I come to this forum to vent, commiserate, learn and find some sort of community with my "fellow crazies", but I use that last expression with a grain of salt. I don't like to think of myself as "mentally ill" or "disordered". I have a problem. I have a condition. I have "pain". I have angst. I need to work on it. But I don't want it, or anybody else, to define me. I'm not trying to join any clubs, to gain official admission into anybody's insular little clique.

I investigate and explore psychology (or psycholoGIES) as tools of self-help. I assert my right to self-diagnose, to apply what labels I deem fit me best, as WORKING DIAGNOSES. Maybe I'm a typical arrogant narcissist, maybe I'm oppositional defiant, but I have no intention of ever seeing a "therapist". I haven't seen anything in them that suggests to me they are more insightful than I am about my condition. If anybody tells me I should go "get a proper diagnosis" I will ignore it. If you want to talk about it any further, meet me on the anti-psych forum. I'm a rebel and a skeptic who's always been rather hostile to "expertism" and the very idea of somebody telling me what's "proper" kind of irks me. (Even if I wanted to see a therapist I'm very, very low income, and couldn't even begin to afford it, and being a libertarian, no, I'm not going to "ask" (beg, grovel) for "assistance". People who don't take these issues into consideration when telling others they should "get professional help" are probably very class-sheltered, culturally insensitive, or ideologically arrogant.)
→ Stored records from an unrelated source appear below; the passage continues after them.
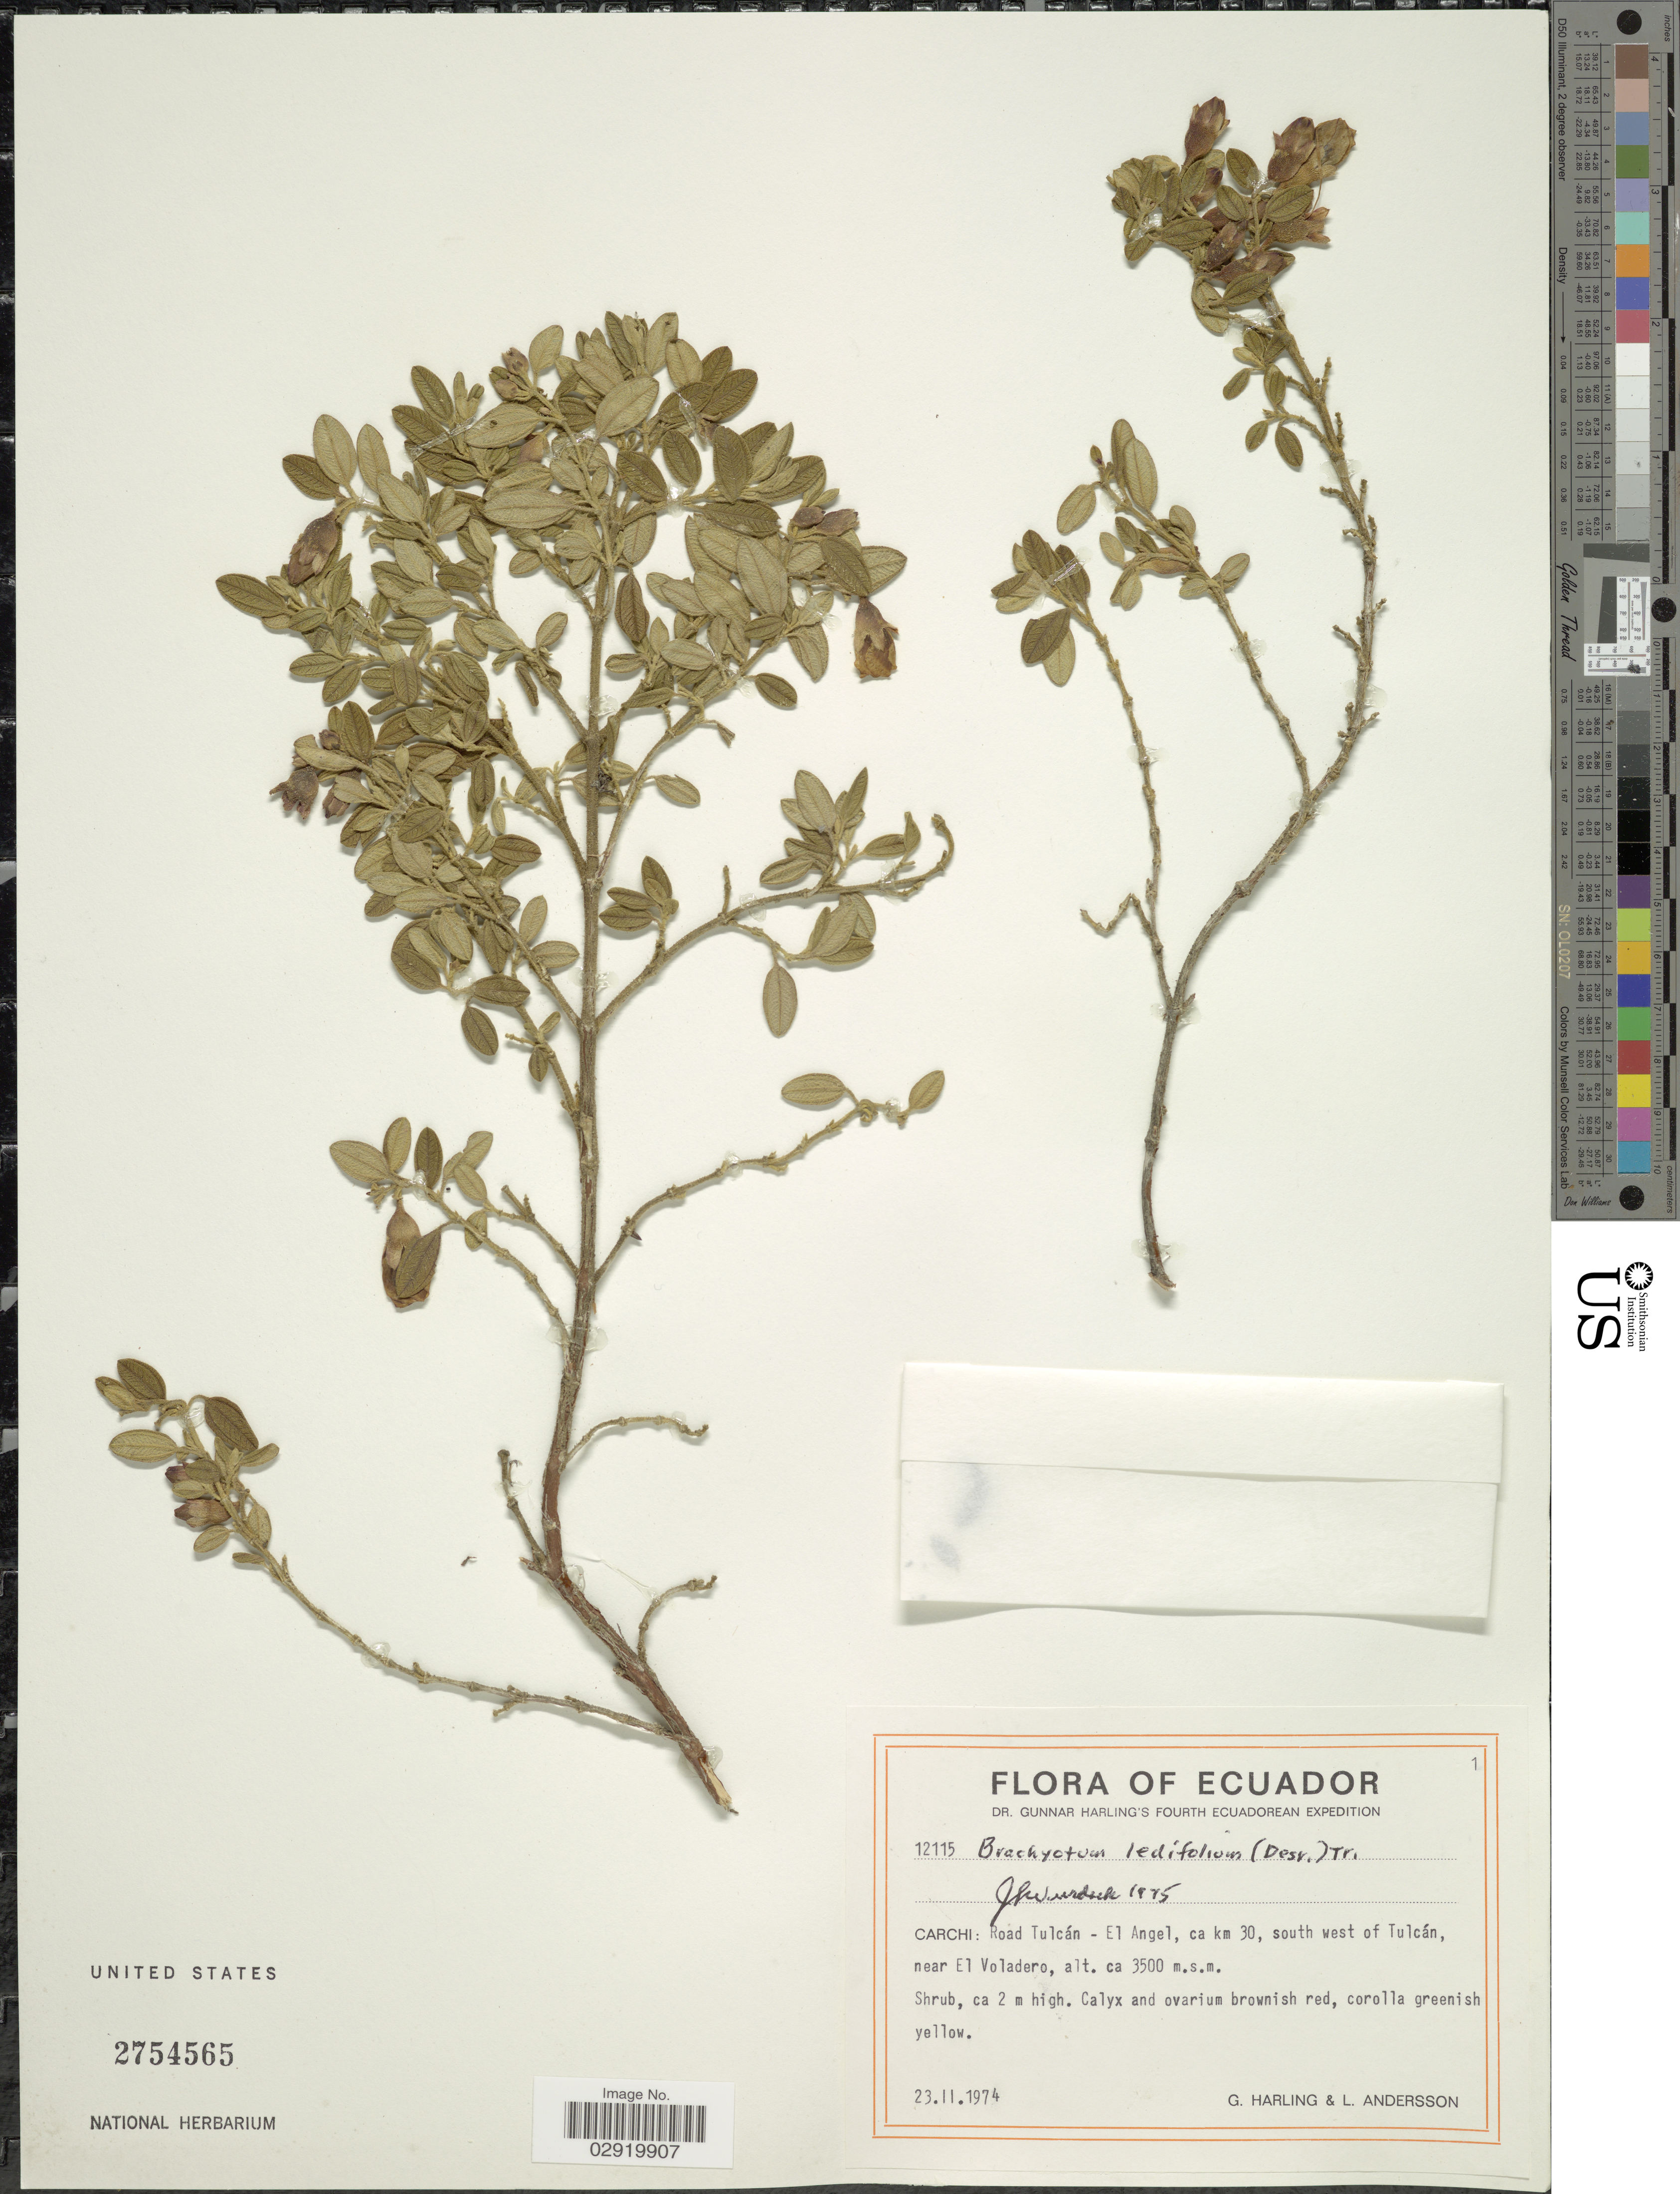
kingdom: Plantae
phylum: Tracheophyta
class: Magnoliopsida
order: Myrtales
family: Melastomataceae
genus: Brachyotum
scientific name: Brachyotum ledifolium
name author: (Desr.) Triana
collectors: G. Harling & L. Andersson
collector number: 12115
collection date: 1974-02-23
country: Ecuador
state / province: Carchi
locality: Road Tulcán - El Angel, ca km 30, south west of Tulcán, near El Voladero.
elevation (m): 3500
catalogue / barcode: US 2754565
There are many, many philosophical and existential issues with the (holy) DSM and maybe even other psychologies that have been deeply explored by people far more educated than I, and there's much more to the issue that forced hospitalization and drugging, serious as these are.

Anyway, as working diagnoses/labels for myself, my research so far has led me to covert somatic-type narcissism. Other "co-morbidities" may be avoidant and schizoid. Cognitively, I've long thought I probably have ADHD and sluggish cognitive tempo. All a rather daunting mix to say the least. Hopefull I'll have the time and discipline to explore all these in this blog.